### TEXT SHOWN
There will be no Work's New Age blog post this week.
Be here Thursday morning, for June's jobs data and American Job Shortage Number (AJSN).
Have a great weekend!
Friday, June 27, 2014
Wednesday, June 18, 2014
New College Graduates, the Group Hardest Hit by the Permanent Jobs Crisis – II
Last week, I outlined the severe problems of young adults
completing bachelor’s degrees. They
included high unemployment, a 25% rate of working in positions requiring their
education, skyrocketing tuition, massive related debt, and the detrimental
effects of starting good jobs later. The
solutions most have implemented so far, such as living with parents, working
part-time when possible, going off the grid, or doing other things instead,
have achieved inadequate results for most.
So what would help?
First, along with nebulous college rankings, we need to
create a measure of career-job placement.
For a given university, what share of traditionally-aged bachelor’s
degree recipients are working in a position requiring that credential within
one year? This metric could be adjusted,
but not much – it should not, for example, exclude those in graduate school or
taking time off, choices often influenced by perception of low hiring
chances. Schools that refuse to publish
this statistic, or will not share data used for it, should have that held
against them by possible applicants.
Second, students in about the bottom 60% of their high
school classes should generally not go to four-year schools right away. At this level, many go to college but don’t
finish it. The routine track for average
high school students with university aspirations should be to first go to a
community college, live at home, and work part-time if they can find it. If they complete their two-year degrees, they
should go on to a regular college or university, where, if they graduate, their
diplomas will be the same as if they spent all four years there.

(Records excerpted from a collection)
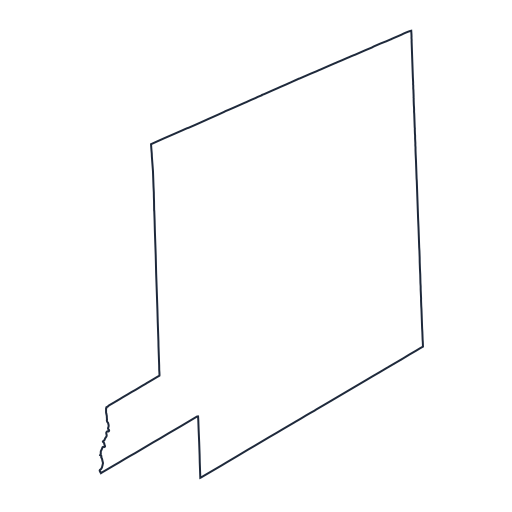 Nong Suea, Pathum Thani, Thailand (Robinson projection), rotated 178°
{"feature_id": "78962969B25224314923642", "entity_name": "Nong Suea", "entity_type": "district", "adm_level": 2, "iso_a3": "THA", "parent_name": "Thailand", "parent_adm1": "Pathum Thani", "projection": "robinson", "projection_center": [100.833, 14.16], "detail": "fine", "context": "isolated", "style": "outline", "palette": "slate", "viewbox_px": 512, "rotation_deg": 178, "n_neighbors": 0, "source": "geoboundaries", "source_scale": "gbopen_adm2", "svg_char_len": 5594}
<svg xmlns="http://www.w3.org/2000/svg" viewBox="0 0 512 512"><g transform="rotate(178 256 256)"><path d="M418.5,44.4L417.2,45.2L412.2,47.9L408.5,49.9L404.8,51.9L400.1,54.4L394.2,57.7L389.2,60.4L383.7,63.2L365.2,73.4L358.5,76.9L349.5,81.9L337.3,88.4L320.6,97.6L320.3,97.7L319.5,97.7L319.4,93.7L319.4,83.5L319.3,71.6L319.3,58.9L319.4,52.1L319.4,36.3L318.1,36.9L315.9,38.1L309.4,41.6L297.7,47.9L292.5,50.8L282.4,56.3L270.5,62.9L264.1,66.3L248.8,74.7L241.8,78.4L234.9,82.2L228.6,85.6L225.8,87.1L223.4,88.4L222.0,89.2L221.0,89.7L216.9,91.9L211.6,94.9L206.9,97.4L202.9,99.4L202.3,99.8L201.0,100.6L191.5,105.7L150.1,128.2L144.1,131.5L136.4,135.6L129.3,139.5L113.5,148.0L105.9,152.3L99.3,155.8L95.4,158.0L92.3,159.6L92.3,161.5L92.3,164.3L92.4,166.4L92.4,169.1L92.4,171.4L92.4,174.2L92.5,178.0L92.5,182.5L92.5,186.2L92.5,191.8L92.5,193.4L92.5,194.6L92.5,197.1L92.6,200.3L92.6,206.0L92.5,207.7L92.6,216.7L92.5,219.9L92.6,223.2L92.5,231.5L92.6,237.4L92.6,241.6L92.6,244.2L92.5,248.7L92.5,255.3L92.6,258.9L92.6,260.8L92.6,267.1L92.6,270.3L92.6,274.9L92.6,278.6L92.7,288.3L92.7,298.2L92.7,300.3L92.7,308.8L92.7,317.0L92.7,325.4L92.8,327.7L92.8,329.5L92.8,331.3L92.8,335.1L92.8,336.9L92.8,338.7L92.8,342.4L92.8,343.6L92.8,345.7L92.9,352.4L92.9,356.1L92.8,359.0L92.9,361.2L92.8,363.2L92.9,367.7L92.8,370.7L92.9,372.9L92.9,374.2L92.9,375.4L92.9,376.6L92.8,378.0L92.9,379.1L92.9,382.7L92.9,384.3L92.9,385.6L92.9,387.4L92.9,388.8L92.9,390.2L92.9,392.4L93.0,394.6L92.9,396.7L92.9,398.8L93.0,401.4L93.0,403.2L93.0,406.1L92.9,408.1L93.0,409.0L92.9,409.9L92.9,412.1L92.9,413.7L92.9,414.7L92.9,416.1L93.0,418.2L92.9,420.7L93.0,422.1L92.9,424.1L93.0,429.2L93.0,430.7L93.0,432.5L93.0,435.5L93.0,440.5L93.0,442.3L93.0,443.6L93.0,444.5L93.0,445.2L93.0,448.0L93.0,453.2L93.0,455.8L93.0,458.1L93.0,459.0L93.0,459.9L93.0,463.5L93.0,465.0L92.9,466.4L93.0,468.6L92.9,469.7L92.9,471.2L92.9,472.2L93.0,475.7L94.0,475.5L94.6,475.3L95.7,475.0L98.5,474.0L100.8,473.1L102.9,472.1L106.2,470.8L110.4,469.2L111.4,468.8L112.1,468.5L112.7,468.3L113.1,468.0L113.3,468.0L118.9,465.8L119.3,465.7L124.2,464.0L125.2,463.6L131.0,461.3L132.4,460.6L132.9,460.3L137.8,458.5L139.9,457.7L144.9,455.7L147.9,454.5L149.9,453.7L151.2,453.3L154.2,452.2L156.4,451.3L157.8,450.8L160.8,449.6L163.3,448.6L165.7,447.7L167.9,446.9L169.0,446.4L170.7,445.8L177.8,443.0L181.8,441.4L185.0,440.1L186.7,439.5L187.6,439.1L188.1,438.9L189.3,438.4L191.5,437.6L195.3,436.2L198.8,434.8L200.8,434.0L201.9,433.6L203.1,433.1L206.4,431.8L206.5,431.8L206.8,431.8L220.1,426.3L225.8,424.1L228.7,422.9L234.0,420.8L239.9,418.4L242.4,417.4L244.4,416.8L244.6,416.4L244.9,416.3L246.6,415.7L248.8,414.9L250.5,414.1L250.9,413.9L254.9,412.4L258.3,411.0L260.1,410.2L262.0,409.5L269.2,406.6L273.2,405.0L277.8,403.2L281.6,401.8L282.7,401.2L288.9,398.6L295.6,395.9L299.4,394.4L300.3,394.0L309.1,390.4L312.3,389.1L318.9,386.5L320.4,386.1L322.7,385.2L325.6,384.0L328.9,382.7L332.9,381.1L338.5,378.9L343.6,376.9L345.3,376.2L348.0,375.1L351.2,373.8L357.0,371.4L356.9,368.2L356.8,365.7L356.6,362.0L356.6,359.0L356.4,354.0L356.0,344.2L356.0,340.1L356.0,335.0L356.0,329.0L355.9,323.2L356.0,318.5L356.0,313.8L356.2,305.3L356.2,304.8L356.1,304.7L356.1,299.8L356.1,294.5L356.2,284.6L356.2,274.2L356.2,263.8L356.2,260.0L356.3,251.2L356.4,242.2L356.4,232.8L356.4,227.6L356.4,217.7L356.4,217.1L356.4,211.8L356.4,206.2L356.5,194.3L356.5,191.6L356.5,187.8L356.5,181.0L356.5,174.1L356.6,169.3L356.6,162.9L356.6,161.6L356.6,157.4L356.6,156.1L356.6,153.4L356.6,152.0L356.6,150.2L356.7,145.4L356.6,142.8L356.6,140.2L356.7,139.9L356.8,139.8L356.8,139.7L357.4,139.4L359.5,138.3L364.2,135.7L367.7,133.8L369.8,132.7L370.7,132.1L374.0,130.4L377.9,128.2L379.3,127.4L381.3,126.3L385.1,124.4L389.2,122.1L393.9,119.6L397.2,117.7L398.7,116.9L404.4,113.8L406.3,112.8L407.6,112.1L408.3,111.7L409.0,111.1L409.2,110.8L409.4,110.7L410.7,110.1L410.7,109.6L410.9,109.5L410.9,109.4L411.2,108.7L411.2,108.4L411.2,107.6L411.3,105.1L411.2,104.0L410.9,103.2L411.0,102.8L411.0,102.7L410.9,102.4L410.8,102.0L410.7,101.3L410.7,100.0L410.7,99.2L410.6,97.9L410.6,97.7L410.8,97.3L410.8,96.9L410.6,95.8L410.5,95.6L410.3,95.2L409.8,94.5L409.7,94.4L409.6,94.1L409.5,93.6L409.3,92.6L409.2,92.1L409.2,91.3L409.3,90.8L409.5,90.0L409.8,89.4L409.8,89.0L409.9,88.6L409.8,88.4L409.2,87.5L409.0,87.3L409.0,87.2L408.9,86.9L408.9,86.6L409.0,86.3L409.2,86.1L409.4,85.9L409.5,85.8L409.8,85.8L410.0,85.9L410.6,86.0L410.8,85.9L411.1,85.7L411.6,85.1L411.8,84.6L411.8,84.2L411.8,83.8L411.7,83.3L411.6,82.7L411.5,82.4L411.5,82.0L411.6,81.4L411.7,81.1L411.8,80.8L412.4,80.0L412.8,79.5L413.0,79.2L413.4,78.4L413.7,77.7L413.9,77.3L414.1,77.1L414.3,76.9L414.7,76.7L414.8,76.5L415.4,76.1L415.5,76.0L415.5,75.9L415.4,75.6L414.5,74.6L414.4,74.4L414.2,73.9L414.1,73.0L413.9,72.4L413.7,71.7L413.5,71.3L413.6,71.0L413.6,70.8L413.7,70.7L414.0,70.5L414.2,70.4L414.4,70.5L414.6,70.5L414.9,70.5L415.5,70.5L415.7,70.4L415.8,70.4L416.0,70.3L416.1,70.1L416.2,69.9L416.3,69.5L416.9,68.2L417.4,67.2L417.7,66.7L417.8,66.5L418.0,65.5L418.0,65.2L418.0,64.2L418.0,63.8L418.2,63.4L418.6,62.7L418.7,62.4L418.2,62.2L417.8,62.1L417.7,61.9L417.6,61.7L417.5,61.3L417.5,61.1L417.6,60.9L417.7,60.7L417.7,60.2L417.6,59.9L417.5,59.7L417.3,59.5L417.2,59.4L417.1,59.1L417.0,58.7L416.8,57.9L416.8,57.6L416.6,56.7L416.5,56.1L416.4,55.6L416.3,55.4L416.2,54.8L416.2,54.2L416.2,53.9L416.4,53.4L416.7,52.1L417.0,51.2L417.1,50.8L417.3,50.1L417.4,49.9L417.5,49.7L418.4,48.4L418.8,48.1L419.3,47.8L419.5,47.6L419.6,47.4L419.7,47.2L419.7,46.9L419.6,46.5L419.3,45.9L419.2,45.9L419.0,45.7L419.0,45.1L418.9,45.0L418.7,44.8L418.6,44.7L418.5,44.4Z" fill="none" stroke="#1e293b" stroke-width="2"/></g></svg>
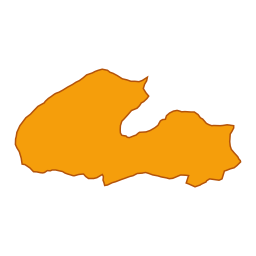 Kabba/Bunu, Kogi, Nigeria (Natural Earth projection), rotated 270°
{"feature_id": "59680162B92155854422456", "entity_name": "Kabba/Bunu", "entity_type": "district", "adm_level": 2, "iso_a3": "NGA", "parent_name": "Nigeria", "parent_adm1": "Kogi", "projection": "natural_earth1", "projection_center": [6.213, 8.074], "detail": "fine", "context": "isolated", "style": "filled", "palette": "amber", "viewbox_px": 256, "rotation_deg": 270, "n_neighbors": 0, "source": "geoboundaries", "source_scale": "gbopen_adm2", "svg_char_len": 2420}
<svg xmlns="http://www.w3.org/2000/svg" viewBox="0 0 256 256"><g transform="rotate(270 128 128)"><path d="M84.3,33.5L84.1,36.8L83.3,40.5L83.1,42.8L83.5,44.5L85.4,47.3L85.2,50.3L86.0,52.2L86.0,54.3L86.0,55.7L84.9,60.6L84.5,62.5L82.9,65.1L81.9,67.9L81.3,70.0L80.7,71.9L80.3,73.1L80.3,74.5L81.5,78.7L81.9,82.2L81.9,83.6L79.5,85.7L77.5,88.5L77.5,91.5L77.5,93.7L78.3,96.9L80.7,100.9L81.5,102.3L79.7,103.3L78.3,103.3L75.9,103.0L73.3,104.0L72.4,104.2L71.2,104.5L70.5,104.7L70.7,105.7L71.0,107.5L73.3,112.2L74.3,115.7L76.5,121.3L77.7,124.8L79.5,129.7L80.3,133.0L82.5,137.2L82.9,142.4L83.1,143.1L83.5,145.6L82.7,148.4L81.1,152.7L80.1,158.0L79.4,160.2L79.1,161.1L78.1,166.5L77.7,167.9L77.3,169.3L77.7,172.8L81.0,180.6L80.8,185.4L80.4,188.6L73.0,186.2L72.6,187.3L72.1,188.6L70.8,191.5L69.2,195.0L71.0,200.2L71.4,200.6L72.4,202.5L74.0,206.0L75.3,206.7L75.7,207.4L77.1,209.6L75.8,219.1L77.1,222.0L85.0,224.4L85.6,226.4L87.2,230.4L87.8,232.5L88.2,234.1L90.4,236.9L93.0,239.5L94.1,240.6L95.4,240.3L97.1,238.8L99.2,237.8L103.4,234.0L106.6,231.3L110.0,230.2L114.3,229.7L121.9,230.2L124.4,231.8L128.0,233.7L130.3,233.7L130.7,230.8L130.9,229.7L131.2,227.1L130.5,222.6L130.3,220.2L130.5,213.8L130.3,211.7L131.2,209.1L132.6,206.4L136.9,202.7L137.9,200.9L138.3,200.3L141.5,198.0L142.0,197.2L144.0,194.3L144.0,190.8L144.4,185.0L144.2,181.6L144.9,179.7L145.6,177.1L144.9,173.4L143.0,169.6L140.3,166.5L138.5,165.9L136.7,165.4L136.4,162.5L135.1,160.4L133.2,159.3L130.7,158.0L128.2,154.8L125.5,150.1L124.1,146.1L123.9,143.2L123.7,139.5L122.8,138.2L120.9,136.0L120.3,134.2L118.4,129.4L118.7,127.3L120.0,126.0L120.3,123.9L120.7,121.8L123.0,120.4L126.2,120.2L130.3,120.4L134.8,121.8L136.9,123.9L141.0,127.6L145.5,131.5L147.8,137.1L150.3,139.5L153.1,141.3L154.4,143.7L157.4,146.9L159.9,148.7L163.1,146.0L167.4,143.3L171.8,144.6L175.1,146.6L178.8,147.4L175.6,142.4L174.3,139.0L174.7,135.0L174.7,131.0L176.1,127.0L177.2,122.3L180.4,117.3L182.7,113.0L183.8,109.8L184.2,109.4L185.7,107.5L186.8,102.2L185.7,98.2L184.5,95.0L183.1,92.4L181.1,86.6L178.1,83.1L175.4,79.4L173.8,76.0L171.5,72.5L169.0,67.8L166.0,63.0L163.8,59.0L162.9,56.4L162.3,55.2L161.9,54.5L160.6,52.7L159.4,51.1L157.6,48.4L154.7,45.3L153.1,44.2L151.7,41.6L149.6,37.9L144.6,33.1L141.7,30.4L138.3,25.9L130.3,19.9L123.7,16.9L119.3,16.2L117.1,15.6L111.6,15.4L108.2,16.9L104.3,19.3L97.9,21.2L91.9,22.1L91.4,25.0L88.0,30.0L84.3,33.5Z" fill="#f59e0b" stroke="#b45309" stroke-width="1.5"/></g></svg>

### SET TASKS
1 - Extract the stretch from "For a given" through "by possible applicants." of the post on new college graduates, word for word.
2 - List the solutions that the post on new college graduates says most have implemented so far.
3 - Carry on the post on new college graduates from the point where it stops.

### RESPONSES IN ORDER
1 -
For a given university, what share of traditionally-aged bachelor’s
degree recipients are working in a position requiring that credential within
one year? This metric could be adjusted,
but not much – it should not, for example, exclude those in graduate school or
taking time off, choices often influenced by perception of low hiring
chances. Schools that refuse to publish
this statistic, or will not share data used for it, should have that held
against them by possible applicants.

2 -
- Living with parents
- Working part-time when possible
- Going off the grid
- Doing other things instead

3 -
Third, everyone in a degree program at a four-year school
should commit to getting it. That should
be the specific, barely negotiable goal for everyone at that level. Nobody in doubt as to whether they can, or
will, do that should be there.
Fourth, we need to reduce some expectations about
college. The options above will hurt
many students’ social lives, but with tuition and jobs being what they are, much
of that is a luxury far fewer can afford.
Those in college as well as the rest of us need to spend less, save
money when it is available, and, if they have the time and need the income,
work when possible.
Fifth, attending a high-tuition private university instead
of a lower-cost state one should generally be, except for those in the top 10%
of their high school classes or with similar family wealth, out of the
question.
Sixth, young single people having trouble finding a good job
should consider moving to a relatively cheap area, at least temporarily. There are great cost-of-living differences
across the nation, with pay rates generally not making up for the highest ones. Plans of being in, say, New York City,
Hawaii, or San Francisco sometimes just need to wait.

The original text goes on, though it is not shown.